§ **Written tasks**
1 > According to the piece about David Blunkett, what role is he speculated to be given ahead of the polls?
2 > Retype the piece about David Blunkett word for word, starting at "Your time will" and ending at "Election in 2010.".
3 > Write what comes next in the piece about David Blunkett, picking up after its final sentence.

Your time will come, my darling
Let joy be unconfined as the news trips from the lips of our mighty leaders to fill our hearts with such bliss as we didn't know existed. As the nation wearily treads the path of economic inevitability, a glimmer of hope like a rainbow glimpsed through thundery storm clouds, the first snowdrops to push their way through the hard, winter earth; for can such news be anything other than to know that a corner has been turned?
David Blunkett could return to the Cabinet in a Gordon Brown ' Government of the living dead'.
The speculation in Westminster is that Mr Blunkett - another double disgraced minister like Peter Mandelson - could be made Labour's elections supremo ahead of crucial town hall and European polls next June, and a General Election in 2010.

§ **Material shown**
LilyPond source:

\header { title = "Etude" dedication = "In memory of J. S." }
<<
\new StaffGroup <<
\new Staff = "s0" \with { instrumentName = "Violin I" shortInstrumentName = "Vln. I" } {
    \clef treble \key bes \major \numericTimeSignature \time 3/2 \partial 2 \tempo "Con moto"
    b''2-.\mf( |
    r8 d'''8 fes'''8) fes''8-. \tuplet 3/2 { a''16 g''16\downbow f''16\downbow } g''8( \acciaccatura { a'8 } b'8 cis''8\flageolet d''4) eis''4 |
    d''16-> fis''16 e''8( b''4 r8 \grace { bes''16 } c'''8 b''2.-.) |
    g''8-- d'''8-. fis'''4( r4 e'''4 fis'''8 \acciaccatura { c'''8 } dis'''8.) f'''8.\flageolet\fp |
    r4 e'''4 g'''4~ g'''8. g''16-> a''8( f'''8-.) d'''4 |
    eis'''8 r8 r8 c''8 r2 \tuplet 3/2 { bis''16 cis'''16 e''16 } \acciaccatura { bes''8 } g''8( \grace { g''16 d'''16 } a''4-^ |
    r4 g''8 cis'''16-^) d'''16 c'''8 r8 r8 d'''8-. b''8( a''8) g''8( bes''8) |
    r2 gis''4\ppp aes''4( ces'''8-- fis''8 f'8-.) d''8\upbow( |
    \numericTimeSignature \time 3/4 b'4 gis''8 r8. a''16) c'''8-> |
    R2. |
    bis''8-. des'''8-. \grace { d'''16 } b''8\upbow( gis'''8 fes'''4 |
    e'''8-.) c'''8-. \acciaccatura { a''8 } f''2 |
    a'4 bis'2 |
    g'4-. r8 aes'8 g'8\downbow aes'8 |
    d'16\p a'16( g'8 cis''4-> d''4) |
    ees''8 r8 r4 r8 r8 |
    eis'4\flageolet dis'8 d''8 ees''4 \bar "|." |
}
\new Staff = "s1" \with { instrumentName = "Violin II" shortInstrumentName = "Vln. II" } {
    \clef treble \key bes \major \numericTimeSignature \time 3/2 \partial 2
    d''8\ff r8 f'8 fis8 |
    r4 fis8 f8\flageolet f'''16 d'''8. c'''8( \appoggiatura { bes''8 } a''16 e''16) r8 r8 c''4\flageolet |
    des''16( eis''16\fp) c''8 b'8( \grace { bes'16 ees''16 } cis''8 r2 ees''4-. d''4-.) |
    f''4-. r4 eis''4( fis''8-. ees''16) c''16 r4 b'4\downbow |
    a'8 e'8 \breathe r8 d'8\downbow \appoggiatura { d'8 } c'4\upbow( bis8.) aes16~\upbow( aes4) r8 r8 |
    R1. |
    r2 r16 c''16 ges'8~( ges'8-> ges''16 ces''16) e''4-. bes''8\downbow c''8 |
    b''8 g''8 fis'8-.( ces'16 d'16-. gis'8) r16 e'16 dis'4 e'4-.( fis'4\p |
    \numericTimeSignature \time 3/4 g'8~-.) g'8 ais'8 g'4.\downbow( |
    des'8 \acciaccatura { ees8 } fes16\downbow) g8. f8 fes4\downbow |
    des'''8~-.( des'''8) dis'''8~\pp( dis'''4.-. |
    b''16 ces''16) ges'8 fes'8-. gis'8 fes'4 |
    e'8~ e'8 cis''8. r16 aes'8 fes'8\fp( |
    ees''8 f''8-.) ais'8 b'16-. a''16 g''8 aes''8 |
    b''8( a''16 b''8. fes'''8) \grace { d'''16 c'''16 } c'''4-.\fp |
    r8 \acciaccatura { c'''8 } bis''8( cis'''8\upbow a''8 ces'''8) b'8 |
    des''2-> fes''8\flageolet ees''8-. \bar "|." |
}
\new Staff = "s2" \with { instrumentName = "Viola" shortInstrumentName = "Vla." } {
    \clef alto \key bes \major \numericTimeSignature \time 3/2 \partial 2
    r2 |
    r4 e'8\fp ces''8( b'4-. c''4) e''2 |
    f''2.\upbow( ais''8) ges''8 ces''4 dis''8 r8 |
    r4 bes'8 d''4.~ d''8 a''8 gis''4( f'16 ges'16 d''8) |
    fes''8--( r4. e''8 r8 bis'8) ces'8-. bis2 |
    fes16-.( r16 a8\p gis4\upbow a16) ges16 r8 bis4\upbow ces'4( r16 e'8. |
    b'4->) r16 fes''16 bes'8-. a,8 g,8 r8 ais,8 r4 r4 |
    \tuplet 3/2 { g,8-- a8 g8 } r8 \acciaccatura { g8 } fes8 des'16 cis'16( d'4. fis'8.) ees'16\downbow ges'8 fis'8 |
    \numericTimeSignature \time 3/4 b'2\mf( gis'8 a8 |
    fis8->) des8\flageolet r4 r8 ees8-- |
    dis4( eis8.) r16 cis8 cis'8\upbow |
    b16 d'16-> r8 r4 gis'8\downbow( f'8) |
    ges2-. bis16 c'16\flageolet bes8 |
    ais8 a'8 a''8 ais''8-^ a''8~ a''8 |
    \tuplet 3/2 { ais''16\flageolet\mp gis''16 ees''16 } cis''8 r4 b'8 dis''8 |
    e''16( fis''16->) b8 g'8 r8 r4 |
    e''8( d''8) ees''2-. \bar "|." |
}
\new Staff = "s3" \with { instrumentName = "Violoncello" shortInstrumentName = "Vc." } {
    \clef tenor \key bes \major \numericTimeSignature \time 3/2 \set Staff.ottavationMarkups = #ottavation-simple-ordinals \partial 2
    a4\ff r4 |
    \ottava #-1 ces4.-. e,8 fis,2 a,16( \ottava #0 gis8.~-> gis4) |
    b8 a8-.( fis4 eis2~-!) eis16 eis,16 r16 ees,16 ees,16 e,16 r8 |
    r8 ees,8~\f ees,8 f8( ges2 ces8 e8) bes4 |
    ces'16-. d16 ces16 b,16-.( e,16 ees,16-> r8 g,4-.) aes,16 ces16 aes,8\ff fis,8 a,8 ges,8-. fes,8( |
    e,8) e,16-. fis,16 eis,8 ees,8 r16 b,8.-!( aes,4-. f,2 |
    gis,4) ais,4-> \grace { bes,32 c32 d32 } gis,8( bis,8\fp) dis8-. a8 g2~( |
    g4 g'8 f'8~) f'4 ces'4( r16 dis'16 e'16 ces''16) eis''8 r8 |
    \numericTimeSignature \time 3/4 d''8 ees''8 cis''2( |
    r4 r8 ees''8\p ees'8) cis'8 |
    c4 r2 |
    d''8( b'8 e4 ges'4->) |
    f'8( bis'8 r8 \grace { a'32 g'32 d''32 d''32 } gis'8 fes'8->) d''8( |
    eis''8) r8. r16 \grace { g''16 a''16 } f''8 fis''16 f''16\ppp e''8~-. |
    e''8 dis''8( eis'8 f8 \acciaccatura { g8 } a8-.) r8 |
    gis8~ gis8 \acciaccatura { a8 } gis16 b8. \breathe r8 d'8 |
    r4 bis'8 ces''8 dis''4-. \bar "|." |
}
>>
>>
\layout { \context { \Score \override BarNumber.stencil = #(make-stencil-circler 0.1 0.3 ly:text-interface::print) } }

§ **Outputs for the tasks**
1 > Labour's elections supremo.

2 >
Your time will come, my darling
Let joy be unconfined as the news trips from the lips of our mighty leaders to fill our hearts with such bliss as we didn't know existed. As the nation wearily treads the path of economic inevitability, a glimmer of hope like a rainbow glimpsed through thundery storm clouds, the first snowdrops to push their way through the hard, winter earth; for can such news be anything other than to know that a corner has been turned?
David Blunkett could return to the Cabinet in a Gordon Brown ' Government of the living dead'.
The speculation in Westminster is that Mr Blunkett - another double disgraced minister like Peter Mandelson - could be made Labour's elections supremo ahead of crucial town hall and European polls next June, and a General Election in 2010.

3 >
In a TV interview new Business Secretary Mr Mandelson, who had been tipped for the elections job, said cryptically: 'I think you will find someone else affirmed in that role - someone I know and trust and admire.'
With such news, I think it is time to remind ourselves of the David Blunkett Policy Maker:
Of course, less good is the news for my beloved, David Miliband, who has a new obstacle in the way of his inevitable rise to the top.*
Meanwhile, Labour insiders revealed that a bitter row was raging over Mr Mandelson's recall – and its devastating impact on David Miliband's Labour leadership ambitions.
One senior Minister said: 'Peter's return means David Miliband's hopes of getting Gordon out are dead and buried.
'If Miliband wants to challenge Gordon he has to get past Peter first, and he wouldn't dare.'
I shouldn't worry too much: It's clear that given the return of two such laughable and monumentally disliked figures what Gordon Brown is trying to do is to stop himself being the most hated person in the cabinet. A wise move, of sorts, but it shows his weakness. And in the mean time, I'll back you up and give that MEAN MANDELSON what for in the best tradition of a fag hag: I shall relentlessly criticise his shoes.
Your time will come but for now I would let the public remove those two men standing in the way of your dream and then you can rise like a phoenix from the ashes and bring back the spectacle of the is-it-left-or-is-it-right-of-centre Labour party whose policies and raison d'etre no one is quite sure of.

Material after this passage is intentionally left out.